▶ _ACTION ITEM_: Reproduce each line of text in the records below without any changes.

START GIVEN RECORDS

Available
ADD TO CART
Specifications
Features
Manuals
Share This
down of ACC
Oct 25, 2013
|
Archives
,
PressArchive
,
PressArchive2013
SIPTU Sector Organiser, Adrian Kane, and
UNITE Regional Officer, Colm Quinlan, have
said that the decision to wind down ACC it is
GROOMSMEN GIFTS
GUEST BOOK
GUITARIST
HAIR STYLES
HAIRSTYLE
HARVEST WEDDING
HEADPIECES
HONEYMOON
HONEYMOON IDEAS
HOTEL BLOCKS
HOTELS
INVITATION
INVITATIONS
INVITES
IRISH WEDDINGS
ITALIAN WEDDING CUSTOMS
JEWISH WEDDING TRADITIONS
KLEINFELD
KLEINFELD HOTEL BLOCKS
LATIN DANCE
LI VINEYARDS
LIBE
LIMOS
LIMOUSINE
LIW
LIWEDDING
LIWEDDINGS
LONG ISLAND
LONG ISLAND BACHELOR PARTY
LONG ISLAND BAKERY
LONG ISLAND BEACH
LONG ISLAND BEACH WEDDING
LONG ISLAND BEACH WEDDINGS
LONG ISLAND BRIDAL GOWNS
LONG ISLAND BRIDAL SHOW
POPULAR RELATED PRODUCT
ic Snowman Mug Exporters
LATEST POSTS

END GIVEN RECORDS

▶ _RESULT OF THIS TASK_:
Available
ADD TO CART
Specifications
Features
Manuals
Share This
down of ACC
Oct 25, 2013
|
Archives
,
PressArchive
,
PressArchive2013
SIPTU Sector Organiser, Adrian Kane, and
UNITE Regional Officer, Colm Quinlan, have
said that the decision to wind down ACC it is
GROOMSMEN GIFTS
GUEST BOOK
GUITARIST
HAIR STYLES
HAIRSTYLE
HARVEST WEDDING
HEADPIECES
HONEYMOON
HONEYMOON IDEAS
HOTEL BLOCKS
HOTELS
INVITATION
INVITATIONS
INVITES
IRISH WEDDINGS
ITALIAN WEDDING CUSTOMS
JEWISH WEDDING TRADITIONS
KLEINFELD
KLEINFELD HOTEL BLOCKS
LATIN DANCE
LI VINEYARDS
LIBE
LIMOS
LIMOUSINE
LIW
LIWEDDING
LIWEDDINGS
LONG ISLAND
LONG ISLAND BACHELOR PARTY
LONG ISLAND BAKERY
LONG ISLAND BEACH
LONG ISLAND BEACH WEDDING
LONG ISLAND BEACH WEDDINGS
LONG ISLAND BRIDAL GOWNS
LONG ISLAND BRIDAL SHOW
POPULAR RELATED PRODUCT
ic Snowman Mug Exporters
LATEST POSTS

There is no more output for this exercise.